Grüner Zettel am Auto – Der erste Schreck ist groß

Park & Control klärt vier Wochen lang über die Neuerung auf

Geesthacht (ty/fmb). Kunden kommen mit vollen Tüten aus dem Edeka- und dem Aldi-Markt an der Berliner Straße. Sie räumen ihre Einkäufe ins Auto und manche entdecken einen grünen Zettel, der hinter einem ihrer Scheibenwischer klemmt. Das sieht nach Unheil aus, der erste Schreck ist groß.

Tatsächlich verteilt ein Mitarbeiter der Firma Park & Control derzeit fleißig diese Zettel, die auf den ersten Blick, wie ein Knöllchen wirken. Doch noch sind es nur Warnhinweise. Seit Montag verwaltet das Stuttgarter Unternehmen den Parkplatz der Nahversorger. Große, blau-weiße Schilder weisen darauf hin, dass Kunden dort nur noch 90 Minuten parken dürfen und eine Parkscheibe auslegen müssen. Alternativ zur Parkscheibe ist auch das Auslegen eines Zettels möglich, auf dem die Ankunftszeit notiert ist. Das Verfahren soll Fremd- und Falschparker fernhalten und den Kunden das Parkplatzfinden erleichtern.

„Wir erklären dem Kunden, warum er falsch geparkt hat. Oftmals fehlt die Parkscheibe oder die Parkdauer wurde überschritten“, sagt der Mitarbeiter von Park & Control, der namentlich nicht erwähnt werden möchte. Noch kosten diese Versäumnisse kein Geld. Nach der Testphase von vier Wochen werden 30 Euro fällig.

Doch darf ein privates Unternehmen Daten der Fahrzeughalter ermitteln? „Das ist sogar offiziell vorgesehen“, erklärt Kreissprecher Tobias Frohnert. Im Straßenverkehrsgesetz ist dies unter dem Paragrafen 39 geregelt. Allerdings würden die Daten nur herausgegeben, wenn glaubhaft gemacht werde, dass eine Ordnungswidrigkeit vorliege. Zudem wird jede Anfrage bei den Behörden vermerkt.
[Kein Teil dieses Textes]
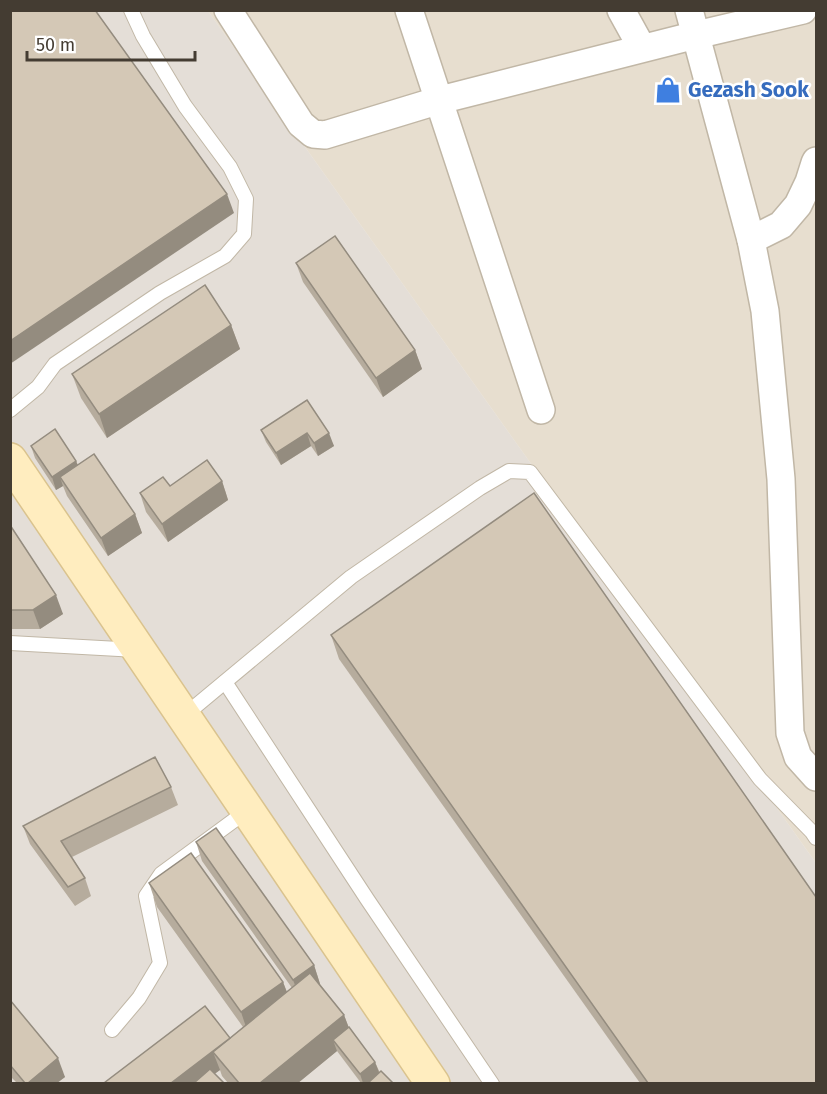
<svg xmlns="http://www.w3.org/2000/svg" width="827" height="1094" font-family="'Fira Sans',sans-serif">
<rect width="100%" height="100%" fill="#f3ede1"/>
<!-- residential -->
<path fill="#e7decf" d="M 208,11 L 816,11 L 816,863 Z"/>
<!-- industrial -->
<path fill="#e4ded7" d="M 10,11 L 208,11 L 816,863 L 816,1083 L 11,1083 Z"/>
<g fill="none" stroke-linecap="round" stroke-linejoin="round">
<!-- service casing -->
<g stroke="#c1b7a6" stroke-width="16">
<g id="service">
<path d="M 10,410 L 38,387 L 55,364 L 160,293 L 225,256 L 244,234 L 246,199 L 230,167 L 185,106 L 143,36 L 131,10"/>
<path d="M 10,643 L 137,650"/>
<path d="M 225,682 L 367,899 L 492,1084"/>
<path d="M 185,715 L 351,577 L 480,488 L 509,471 L 530,472 L 760,779 L 812,832 L 816,838"/>
<path d="M 112,1030 L 139,998 L 160,963 L 146,896 L 161,874 L 248,810"/>
</g>
</g>
<!-- minor casing -->
<g stroke="#c1b7a6" stroke-width="30">
<g id="minor">
<path d="M 228,10 L 301,124 L 313,134 L 325,135 L 440,100 L 696,35 L 803,10"/>
<path d="M 409,10 L 541,410"/>
<path d="M 621,10 L 642,48"/>
<path d="M 689,10 L 751,240 L 765,311 L 781,479 L 790,733 L 798,757 L 816,777"/>
<path d="M 751,240 L 781,225 L 798,205 L 809,182 L 815,163 L 816,161"/>
</g>
</g>
<!-- secondary casing -->
<g stroke="#dac38e" stroke-width="36">
<path id="secondary" d="M 10,460 L 433,1084"/>
</g>
<!-- service -->
<use href="#service" stroke="#fff" stroke-width="14"/>
<!-- minor -->
<use href="#minor" stroke="#fff" stroke-width="27"/>
<!-- secondary -->
<use href="#secondary" stroke="#ffedbf" stroke-width="33"/>
</g>
<!-- wall -->
<g fill="#b6ac9d">
<path d="M 296,263 L 415,350 L 422,369 L 383,397 L 303,282 Z"/>
<path d="M 231,325 L 240,349 L 107,438 L 81,398 L 72,374 Z"/>
<path d="M 307,400 L 334,446 L 318,456 L 311,446 L 281,465 L 266,442 L 261,430 Z"/>
<path d="M 31,446 L 76,461 L 78,465 L 135,514 L 142,533 L 108,556 L 67,496 L 63,486 L 56,490 L 35,458 Z"/>
<path d="M 222,481 L 228,500 L 168,542 L 146,512 L 140,493 L 170,486 Z"/>
<path d="M 10,525 L 63,614 L 40,629 L 12,629 L 10,627 Z"/>
<path d="M 331,635 L 816,1083 L 640,1083 L 339,659 Z"/>
<path d="M 171,787 L 178,805 L 72,857 L 85,878 L 91,896 L 75,906 L 30,844 L 23,826 Z"/>
<path d="M 196,842 L 314,965 L 320,984 L 344,1015 L 349,1028 L 375,1062 L 380,1073 L 393,1083 L 361,1083 L 337,1051 L 298,1083 L 228,1083 L 222,1076 L 220,1070 L 214,1074 L 104,1083 L 230,1038 L 243,1027 L 157,907 L 149,883 L 283,982 L 287,992 L 292,988 L 202,861 Z"/>
<path d="M 10,1000 L 65,1077 L 57,1083 L 17,1083 L 10,1076 Z"/>
</g>
<!-- shaded-wall -->
<g fill="#948c7f">
<path d="M 227,194 L 234,213 L 10,364 L 10,341 Z"/>
<path d="M 231,325 L 240,349 L 107,438 L 99,414 Z"/>
<path d="M 415,350 L 422,369 L 383,397 L 376,378 Z"/>
<path d="M 307,433 L 311,446 L 281,465 L 276,453 Z"/>
<path d="M 329,433 L 334,446 L 318,456 L 314,443 Z"/>
<path d="M 76,461 L 81,474 L 60,477 L 63,486 L 56,490 L 52,477 Z"/>
<path d="M 222,481 L 228,500 L 168,542 L 162,524 Z"/>
<path d="M 135,514 L 142,533 L 108,556 L 101,538 Z"/>
<path d="M 56,595 L 63,614 L 40,629 L 33,610 Z"/>
<path d="M 314,965 L 320,984 L 300,998 L 293,980 Z"/>
<path d="M 283,982 L 292,1006 L 249,1036 L 241,1012 Z"/>
<path d="M 344,1015 L 353,1039 L 333,1040 L 337,1051 L 298,1083 L 260,1083 Z"/>
<path d="M 230,1038 L 213,1052 L 220,1070 L 202,1083 L 171,1083 Z"/>
<path d="M 58,1058 L 65,1077 L 57,1083 L 28,1083 Z"/>
<path d="M 375,1062 L 380,1075 L 369,1083 L 363,1083 L 360,1074 Z"/>
</g>
<!-- building -->
<g fill="#d4c8b6" stroke="#948c7f" stroke-width="1.5">
<path d="M 10,10 L 95,10 L 227,194 L 10,341 Z"/>
<path d="M 335,236 L 415,350 L 376,378 L 296,263 Z"/>
<path d="M 205,285 L 231,325 L 99,414 L 72,374 Z"/>
<path d="M 307,400 L 329,433 L 314,443 L 307,433 L 276,453 L 261,430 Z"/>
<path d="M 55,429 L 76,461 L 52,477 L 31,446 Z"/>
<path d="M 94,454 L 135,514 L 101,538 L 60,477 Z"/>
<path d="M 207,460 L 222,481 L 162,524 L 140,493 L 163,477 L 170,486 Z"/>
<path d="M 534,493 L 816,897 L 816,1083 L 648,1083 L 331,635 Z"/>
<path d="M 10,525 L 56,595 L 33,610 L 10,610 Z"/>
<path d="M 155,757 L 171,787 L 61,841 L 85,878 L 68,887 L 23,826 Z"/>
<path d="M 216,828 L 314,965 L 293,980 L 196,842 Z"/>
<path d="M 191,853 L 283,982 L 241,1012 L 149,883 Z"/>
<path d="M 310,973 L 344,1015 L 260,1083 L 239,1083 L 213,1052 Z"/>
<path d="M 10,1000 L 58,1058 L 28,1083 L 25,1083 L 10,1065 Z"/>
<path d="M 205,1006 L 230,1038 L 171,1083 L 104,1083 Z"/>
<path d="M 349,1027 L 375,1062 L 360,1074 L 333,1040 Z"/>
<path d="M 210,1069 L 224,1083 L 194,1083 Z"/>
<path d="M 381,1071 L 393,1083 L 368,1083 Z"/>
</g>
<!-- icons -->
<defs>
<g id="shop-bare" transform="scale(2.07)"><path d="M-5-2.5h2.3a2.7 3.5 0 0 1 5.4 0H5L5.5 6h-11ZM-1.5-2.5h3a1.5 2.3 0 0 0-3 0Z" fill="#3f7fe0" stroke="#fff" stroke-width="2.5" paint-order="stroke"/></g>
</defs>
<g fill-rule="evenodd">
<use href="#shop-bare" x="668" y="90"/>
</g>
<g text-anchor="middle" stroke-width="5" stroke-linejoin="round" paint-order="stroke">
<!-- shop labels -->
<g font-size="21" font-weight="bold" fill="#366cbe" stroke="#fff" text-anchor="start">
<text x="688" y="97">Gezash Sook</text>
</g>
</g>
<!-- border -->
<rect width="827" height="1094" fill="none" stroke="#443c32" stroke-width="24"/>
<!-- scale -->
<path d="M27 51v9h168v-9" fill="none" stroke="#443c32" stroke-width="3"/>
<text x="36" y="51" font-size="18" fill="#443c32" stroke="#ffffff" stroke-width="4.5" paint-order="stroke">50 m</text>
</svg>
Auch Park & Control verweist in den Datenschutzrichtlinien darauf, dass die persönlichen Daten nicht an Dritte weitergegeben werden und der Datenschutzbeauftragte des Unternehmens per E-Mail unter dsb@park-control.de erreichbar sei.

Während der Parkscheibenkontrolleur von „größtenteils positiven Reaktionen“ berichtet, erfährt er beim Rundgang mit unserer Zeitung auf dem Parkplatz aber auch ein geteiltes Echo. „Endlich bekomme ich einen Parkplatz“ oder „Es wurde auch mal Zeit, dass sowas eingeführt wird“ sind einige positive Reaktionen. Aber auch negative Stimmen werden laut. „Sie können ihren Zettel gleich wieder mitnehmen“, beklagt sich ein älterer Herr.